Luz Bazan Gutierrez founded the Yakima Hispanic Chamber, now Rural Community Development Resources, in 1992. She is photographed here at the resource offices in Yakima, Wash. on Friday, March 23, 2018. (JAKE PARRISH/Yakima Herald-Republic)

Luz Bazan Gutierrez knows how people talk about her.

“I’ve always been known as a strong personality,” she said. “That’s what they call it, ‘a strong personality.’”

Well, that’s what they call it when they’re being polite. She knows they call her a lot worse when they’re not. And, you know what? None of that fazes her. She keeps doing what she’s always done because it works, because her efforts with the Hispanic Chamber of Commerce of Yakima County and the Washington Association of Minority Entrepreneurs (now the Rural Community Development Resources) have helped dozens of local businesses.

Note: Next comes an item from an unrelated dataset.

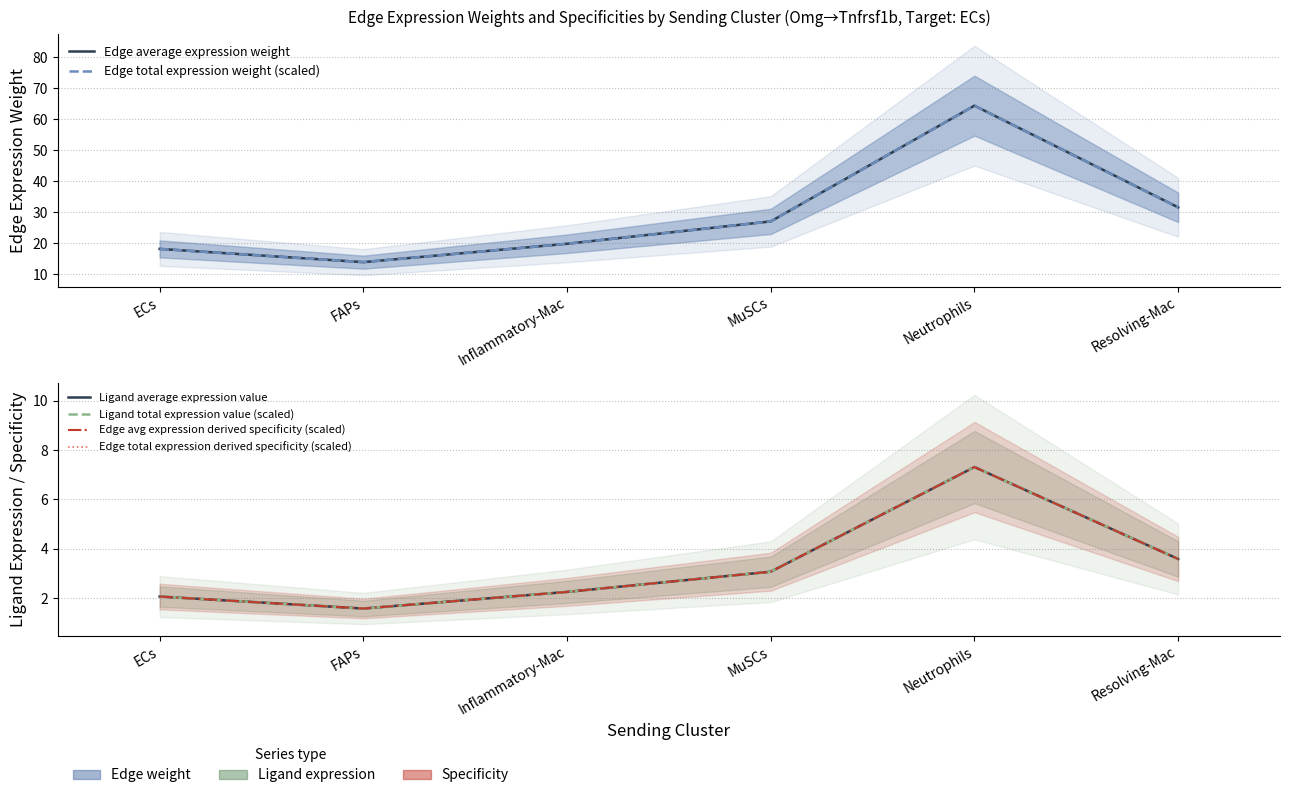

Between FAPs and Neutrophils, which series saw the biggest shift?

Edge average expression weight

“I’ve always been assertive,” Gutierrez said. “I speak my mind, and I’ve been slammed down many times. But I get up and keep going. ... We’ve loaned out millions of dollars to small-business development because of me being assertive. I have a strong voice and it carries.”

Gutierrez grew up in Texas and was a big part of the Chicano rights movement, founding the Raza Unida Party along with then-husband Jose Angel Gutierrez. They left Texas in the 1980s, moving to Oregon to get away from the stress of activist politics. But they were lured back into the fray almost immediately, with Luz organizing a voter-registration effort in rural areas and (to hear her tell it) introducing rural Oregon judges to a whole new type of Chicana. The pair split in 1989, and Luz moved to Yakima for a job as a Department of Social and Health Services administrator. That job didn’t last, at least in part because of personality conflicts. But she stayed in Yakima and founded the Hispanic Chamber and WAME.

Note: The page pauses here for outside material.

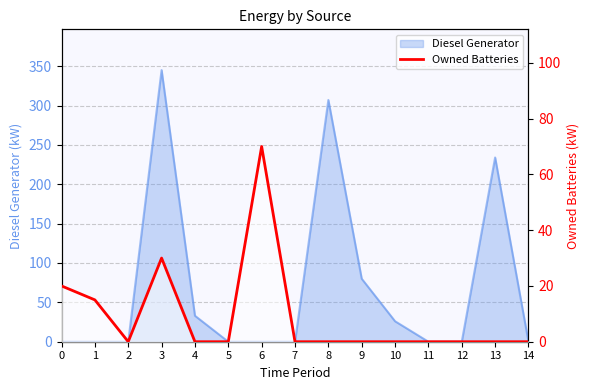

What is the average value?

9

She brought the lessons she learned as a Texas activist with her. When some old white guy in Yakima doesn’t take her seriously because she doesn’t match his expectations of a Mexican-American woman — something she said happens a lot — it’s not her style to be diplomatic.

“We’re told to stay quiet, you know, nod your head, don’t challenge authority,” Gutierrez said. “And I just didn’t come from that kind of background. I came from the background of the movement of the ’60s and ’70s when we were activists.”